What you have to do: Read the data below line by line and copy each one with "Cookie" in it.

______________________________

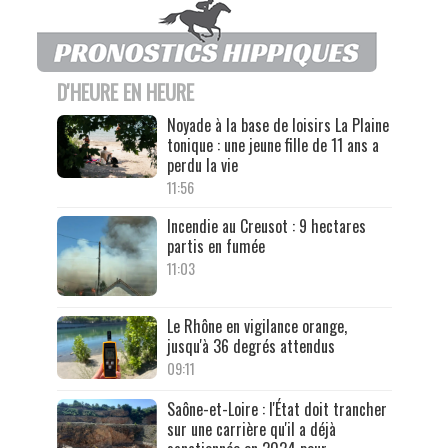
D'HEURE EN HEURE
Noyade à la base de loisirs La Plaine
tonique : une jeune fille de 11 ans a
perdu la vie
11:56
Incendie au Creusot : 9 hectares
partis en fumée
11:03
Le Rhône en vigilance orange,
jusqu'à 36 degrés attendus
09:11
Saône-et-Loire : l'État doit trancher
sur une carrière qu'il a déjà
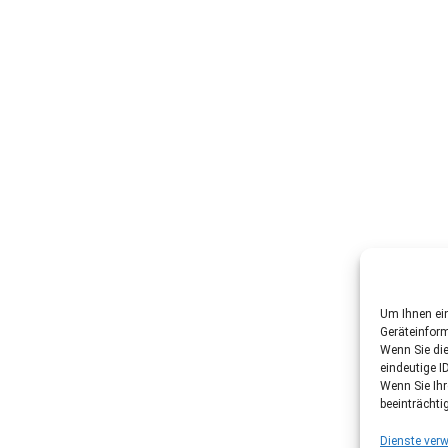
Um Ihnen ein
Geräteinfor
Wenn Sie di
eindeutige I
Wenn Sie Ih
beeinträchti
Dienste verw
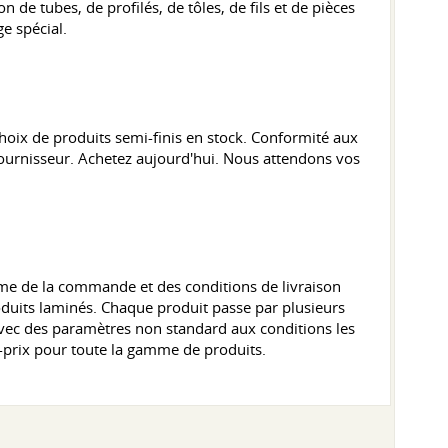
de tubes, de profilés, de tôles, de fils et de pièces
e spécial.
hoix de produits semi-finis en stock. Conformité aux
 fournisseur. Achetez aujourd'hui. Nous attendons vos
ume de la commande et des conditions de livraison
oduits laminés. Chaque produit passe par plusieurs
avec des paramètres non standard aux conditions les
é-prix pour toute la gamme de produits.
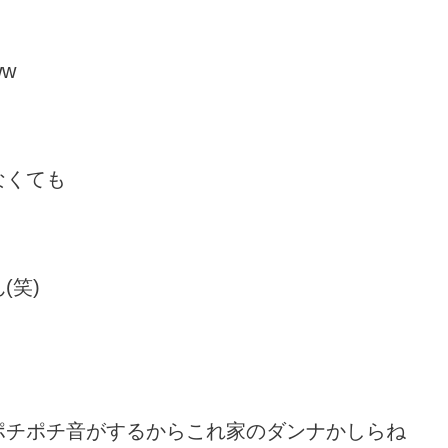
w
なくても
(笑)
ポチポチ音がするからこれ家のダンナかしらね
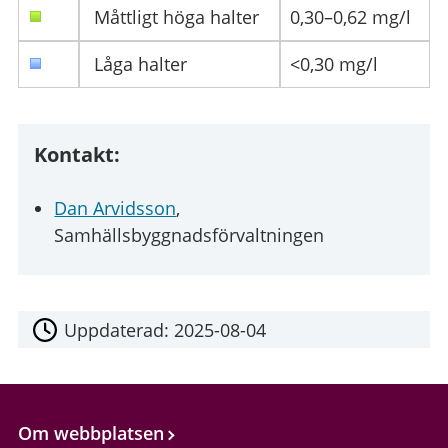
Måttligt höga halter
0,30–0,62 mg/l
Låga halter
<0,30 mg/l
Kontakt:
Dan Arvidsson
,
Samhällsbyggnadsförvaltningen
Uppdaterad:
2025-08-04
Om webbplatsen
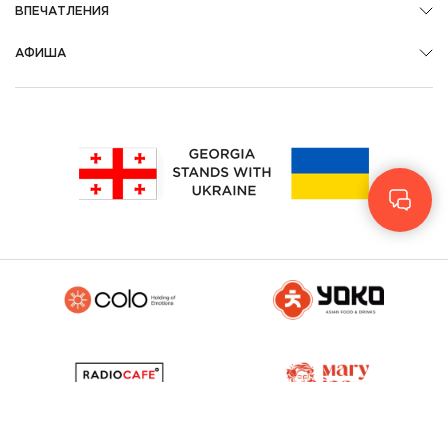
ВПЕЧАТЛЕНИЯ
АФИША
Geo
Eng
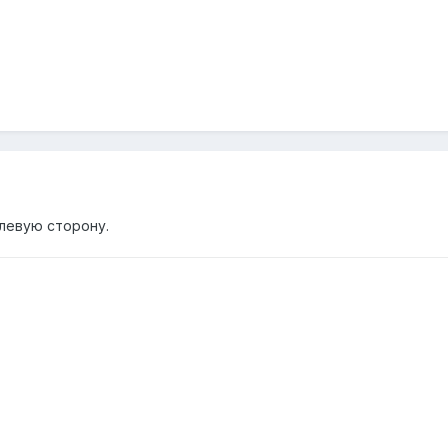
 левую сторону.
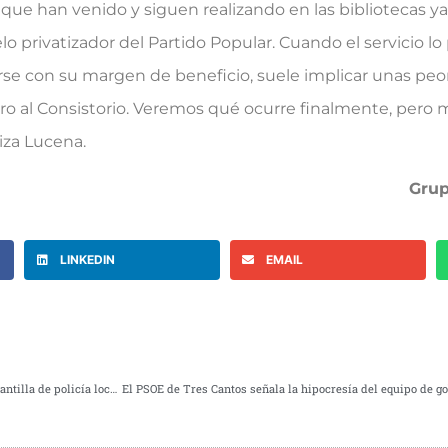
or que han venido y siguen realizando en las bibliotecas 
 privatizador del Partido Popular. Cuando el servicio lo
e con su margen de beneficio, suele implicar unas peo
 caro al Consistorio. Veremos qué ocurre finalmente, pe
liza Lucena.
Grup
LINKEDIN
EMAIL
El PSOE de Tres Cantos reivindica la urgencia de un aumento en la plantilla de policía local ante el aumento de los delitos en el municipio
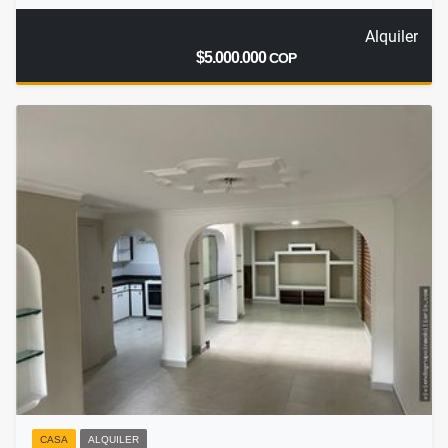
Alquiler
$5.000.000
COP
CASA
ALQUILER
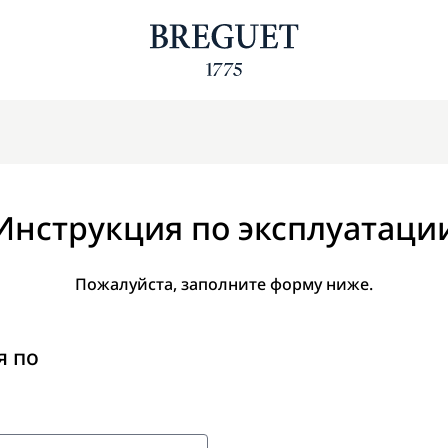
Инструкция по эксплуатаци
Пожалуйста, заполните форму ниже.
я по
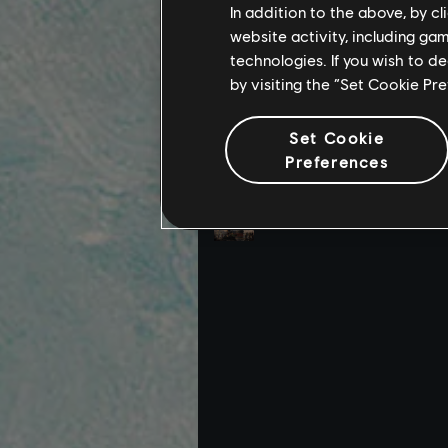
In addition to the above, by c
website activity, including ga
technologies. If you wish to d
by visiting the “Set Cookie Pr
Set Cookie
Preferences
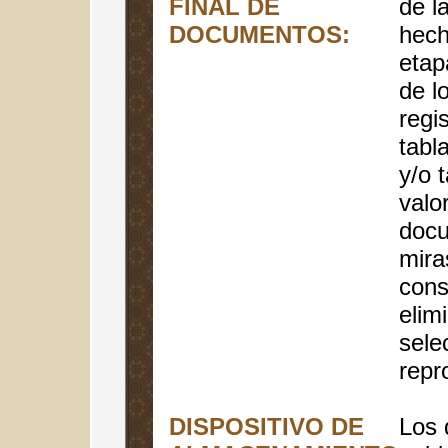
FINAL DE
de l
DOCUMENTOS:
hech
etapa
de l
regi
tabl
y/o 
valo
docu
mira
cons
elim
sele
repr
DISPOSITIVO DE
Los 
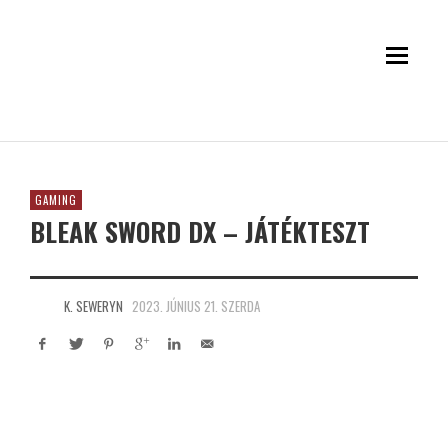
GAMING
BLEAK SWORD DX – JÁTÉKTESZT
K. SEWERYN
2023. JÚNIUS 21. SZERDA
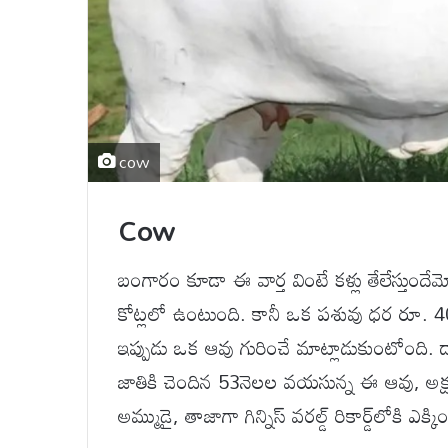
cow
Cow
బంగారం కూడా ఈ వార్త వింటే కళ్లు తేలేస్త
కోట్లలో ఉంటుంది. కానీ ఒక పశువు ధర రూ. 40
ఇప్పుడు ఒక ఆవు గురించే మాట్లాడుకుంటోంది. 
జాతికి చెందిన 53నెలల వయసున్న ఈ ఆవు, అక్ష
అమ్ముడై, తాజాగా గిన్నిస్ వరల్డ్ రికార్డ్‌లోకి ఎక్కిం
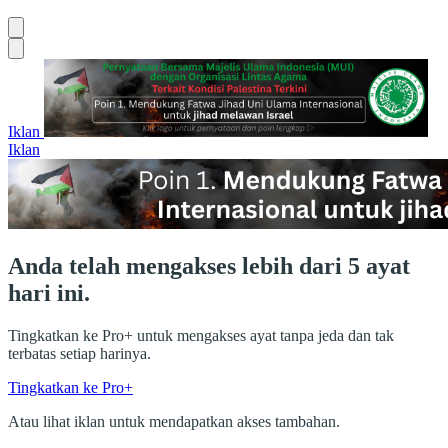
Iklan
Iklan
Anda telah mengakses lebih dari 5 ayat
hari ini.
Tingkatkan ke Pro+ untuk mengakses ayat tanpa jeda dan tak
terbatas setiap harinya.
Tingkatkan ke Pro+
Atau lihat iklan untuk mendapatkan akses tambahan.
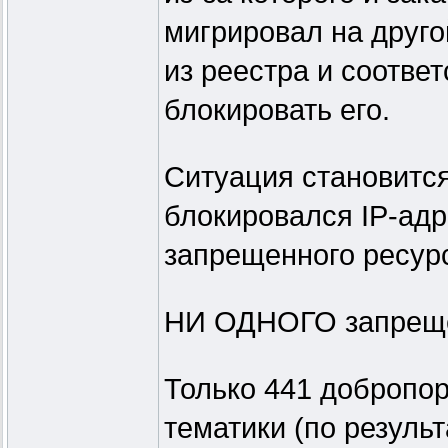
мигрировал на друго
из реестра и соотве
блокировать его.
Ситуация становитс
блокировался IP-адр
запрещенного ресур
НИ ОДНОГО запреще
Только 441 добропо
тематики (по резуль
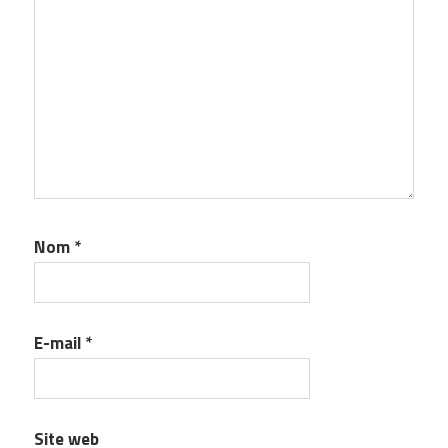
Nom
*
E-mail
*
Site web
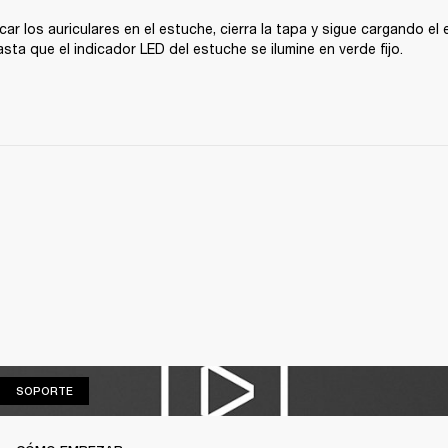
car los auriculares en el estuche, cierra la tapa y sigue cargando el 
asta que el indicador LED del estuche se ilumine en verde fijo.
SOPORTE
SOPORTE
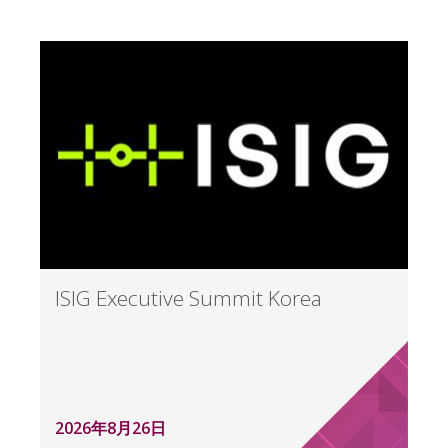
ISIG Executive Summit Korea
2026年8月26日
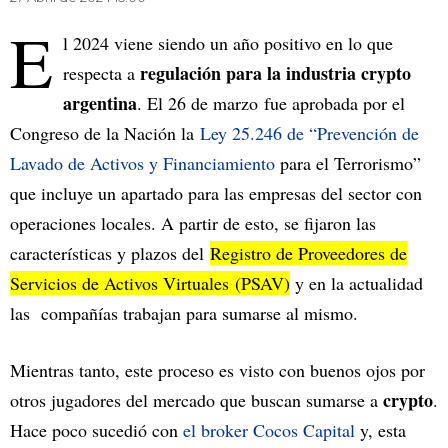
E
l 2024 viene siendo un año positivo en lo que
regulación para la industria crypto
respecta a
argentina
. El 26 de marzo fue aprobada por el
Congreso de la Nación la
Ley 25.246 de “Prevención de
Lavado de Activos y Financiamiento
para el Terrorismo”
que incluye un apartado para las empresas del sector con
operaciones locales. A partir de esto, se fijaron las
características y plazos del
Registro de Proveedores de
Servicios de Activos Virtuales (PSAV)
y en la actualidad
las compañías trabajan para sumarse al mismo.
Mientras tanto, este proceso es visto con buenos ojos por
crypto
otros jugadores del mercado que buscan sumarse a
.
Hace poco sucedió con
el broker Cocos Capital
y, esta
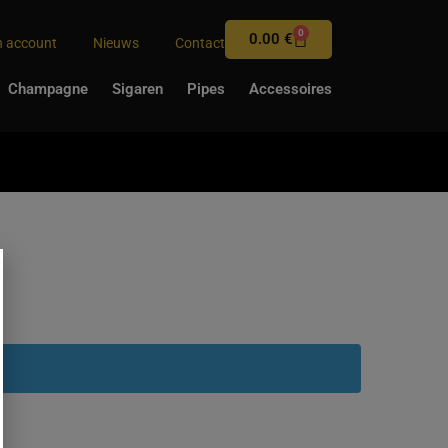
0
0.00
€
n account
Nieuws
Contact
Champagne
Sigaren
Pipes
Accessoires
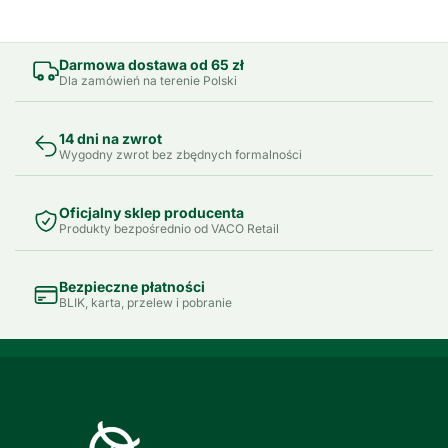
Darmowa dostawa od 65 zł
Dla zamówień na terenie Polski
14 dni na zwrot
Wygodny zwrot bez zbędnych formalności
Oficjalny sklep producenta
Produkty bezpośrednio od VACO Retail
Bezpieczne płatności
BLIK, karta, przelew i pobranie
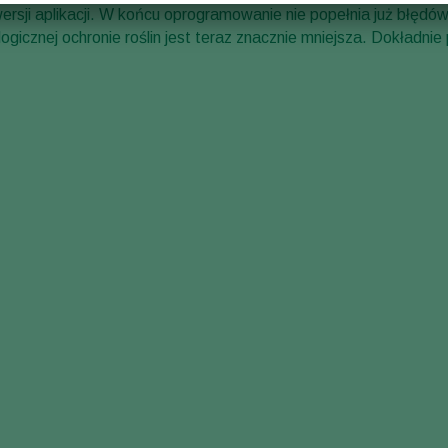
rsji aplikacji. W końcu oprogramowanie nie popełnia już błędów
ogicznej ochronie roślin jest teraz znacznie mniejsza. Dokładnie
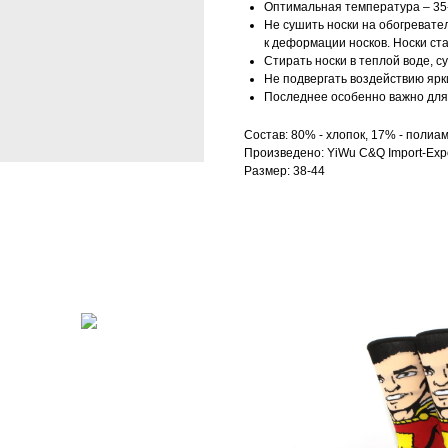
Оптимальная температура – 35-
Не сушить носки на обогревател
к деформации носков. Носки ст
Стирать носки в теплой воде, с
Не подвергать воздействию ярк
Последнее особенно важно для 
Состав: 80% - хлопок, 17% - полиам
Произведено: YiWu C&Q Import-Expo
Размер: 38-44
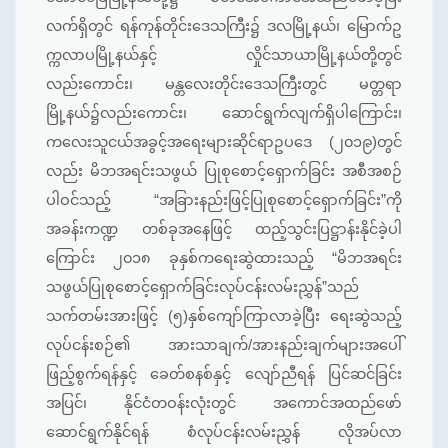
လက်ရှိတွင် ရန်ကုန်တိုင်းဒေသကြီး၌ ဒလမြို့နယ်၊ မြောက်ဥ
က္ကလာပမြို့နယ်နှင့် လှိုင်သာယာမြို့နယ်တို့တွင်
လည်းကောင်း၊ မန္တလေးတိုင်းဒေသကြီးတွင် မတ္တရာ
မြို့နယ်၌လည်းကောင်း၊ ဆောင်ရွက်လျက်ရှိပါကြောင်း၊
ကလေးသူငယ်အခွင့်အရေးများဆိုင်ရာဥပဒေ (၂၀၁၉)တွင်
လည်း မိဘအရင်းသဖွယ် ပြုစုစောင့်ရှောက်ခြင်း အစီအစဉ်
ပါဝင်သည့် “အခြားနည်းဖြင့်ပြုစုစောင့်ရှောက်ခြင်း”ကို
အခန်းကဏ္ဍ တစ်ခုအနေဖြင့် ထည့်သွင်းပြဋ္ဌာန်းနိုင်ခဲ့ပါ
ကြောင်း ၂၀၁၈ ခုနှစ်ကရေးဆွဲထားသည့် “မိဘအရင်း
သဖွယ်ပြုစုစောင့်ရှောက်ခြင်းလုပ်ငန်းလမ်းညွှန်”သည်
သက်တမ်းအားဖြင့် (၅)နှစ်ကျော်ကြာလာခဲ့ပြီး ရေးဆွဲသည့်
လုပ်ငန်းစဉ်၏ အားသာချက်/အားနည်းချက်များအပေါ်
ဖြည့်စွက်ရန်နှင့် ခေတ်စနစ်နှင့် လျော်ညီရန် ပြင်ဆင်ခြင်း
အပြင်၊ နိုင်ငံတဝန်းလုံးတွင် အကောင်အထည်ဖော်
ဆောင်ရွက်နိုင်ရန် စံလုပ်ငန်းလမ်းညွှန် လိုအပ်လာ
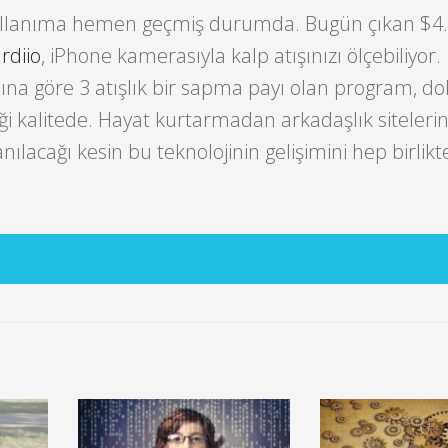
kullanıma hemen geçmiş durumda. Bugün çıkan $4.9
rdiio
, iPhone kamerasıyla kalp atışınızı ölçebiliyor.
sına göre 3 atışlık bir sapma payı olan program, do
ği kalitede. Hayat kurtarmadan arkadaşlık siteleri
nılacağı kesin bu teknolojinin gelişimini hep birlikt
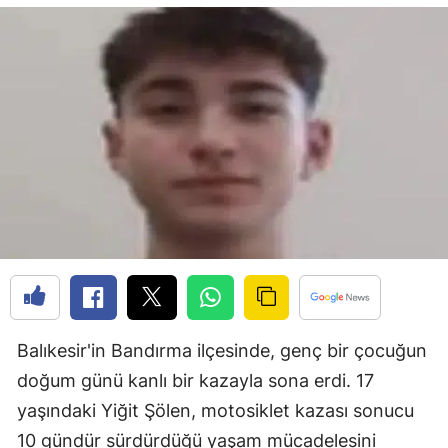
Bilecik
Bingöl
Bitlis
Bolu
Burdur
Bursa
Çanakkale
Çankırı
Çorum
Balıkesir'in Bandırma ilçesinde, genç bir çocuğun
doğum günü kanlı bir kazayla sona erdi. 17
Denizli
yaşındaki Yiğit Şölen, motosiklet kazası sonucu
Diyarbakır
10 gündür sürdürdüğü yaşam mücadelesini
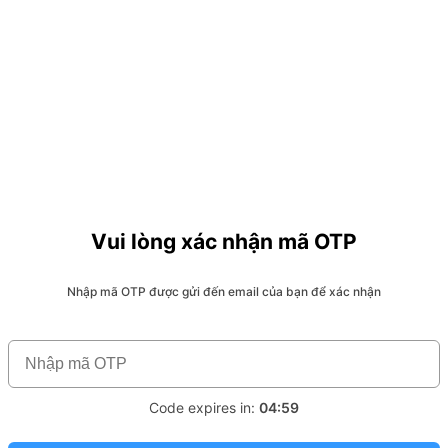
Vui lòng xác nhận mã OTP
Nhập mã OTP được gửi đến email của bạn để xác nhận
Code expires in:
04:59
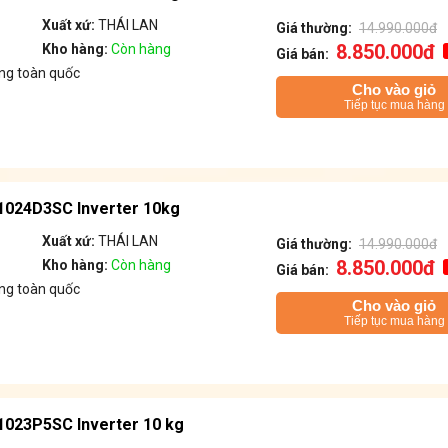
Xuất xứ:
THÁI LAN
Giá thường:
14.990.000đ
8.850.000đ
Kho hàng:
Còn hàng
Giá bán:
ng toàn quốc
Cho vào giỏ
Tiếp tục mua hàng
F1024D3SC Inverter 10kg
Xuất xứ:
THÁI LAN
Giá thường:
14.990.000đ
8.850.000đ
Kho hàng:
Còn hàng
Giá bán:
ng toàn quốc
Cho vào giỏ
Tiếp tục mua hàng
1023P5SC Inverter 10 kg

______________________________

Response:
by visiting the “Set Cookie Pr
Set Cookie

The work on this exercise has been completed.